Tierisch Fettsüchtig

WARNHINWEIS: Leserinnen und Leser, mit vegetarischem und/oder fettreduziertem Ernährungstil könnten durch diesen Beitrag nachhaltig verstört werden.

Sucht kann entstehen, wenn ein erstes, überwältigend angenehmes Konsumerlebnis sich ins Gedächtnis prägt und der Süchtige lebenslang erfolglos nach diesem unvergesslichen Genuss sucht. Das passierte mir auf meiner ersten Haschischtour nach Maastricht. Ich landete auf einem großen Parkplatz an der Maas und dort in der berüchtigten Touristenfalle „Mississippi“, einem Coffeeshop-Schiff. Diverse Cannabis-Spezialitäten wurden direkt im Laden in bereitstehenden Bongs verkostet. Völlig zugeraucht wankten wir dann durch das hübsche limburgische Städtchen, bis der erste sich wieder fahrtüchtig fühlte. Beim ziellosen Schlendern gerieten wir in einer schäbigen Seitenstraße in eine noch schäbigere Frituur, also eine Pommesbude. Dort erwischte mich die unheilbare Sucht in Form von Vlaamse Frites Spezial, unschlagbar leckeren Pommes rot-weiß mit gehackten rohen Zwiebeln, serviert in einer Papiertüte. Seit dem suche ich nach einer Wiederholung dieses Geschmackserlebnisses.

drei Kilo Rinderfett

Drei Kilo Rinderfett, wie sie der Metzger ins Hackfleisch mischt, aber so pur selten zum Vrkauf anbietet.

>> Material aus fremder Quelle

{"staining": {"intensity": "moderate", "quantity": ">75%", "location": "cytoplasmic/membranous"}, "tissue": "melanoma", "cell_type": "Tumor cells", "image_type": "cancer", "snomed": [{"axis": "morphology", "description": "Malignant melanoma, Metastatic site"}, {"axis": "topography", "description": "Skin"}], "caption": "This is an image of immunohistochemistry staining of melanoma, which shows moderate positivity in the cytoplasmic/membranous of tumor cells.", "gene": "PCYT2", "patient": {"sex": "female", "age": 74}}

Einmal glaubte ich, das Geheimnis läge im Rinderfett, in dem wohl Belgier und Engländer ihre Kartoffeln frittieren. Aber Rinderfett ist in Deutschland nicht so leicht aufzutreiben. Im Internet entdeckte ich einen einzigen Versand, das war es mir aber doch nicht wert. Doch dann erwischte ich mal den Metzger in unserem türkischen Supermarkt, wie er eine mächtige Tierkeule schälte. Ich fragte ihn nach Rinderfett und er legte einen 10-Kilo-Beutel auf den Tresen. Ich kaufte drei Kilo und machte mich ans auslassen.

Die Ausbeute war reichlich, appetitlich und lies sich portionsweise einfrieren.

Die Ausbeute war reichlich, appetitlich und lies sich portionsweise einfrieren.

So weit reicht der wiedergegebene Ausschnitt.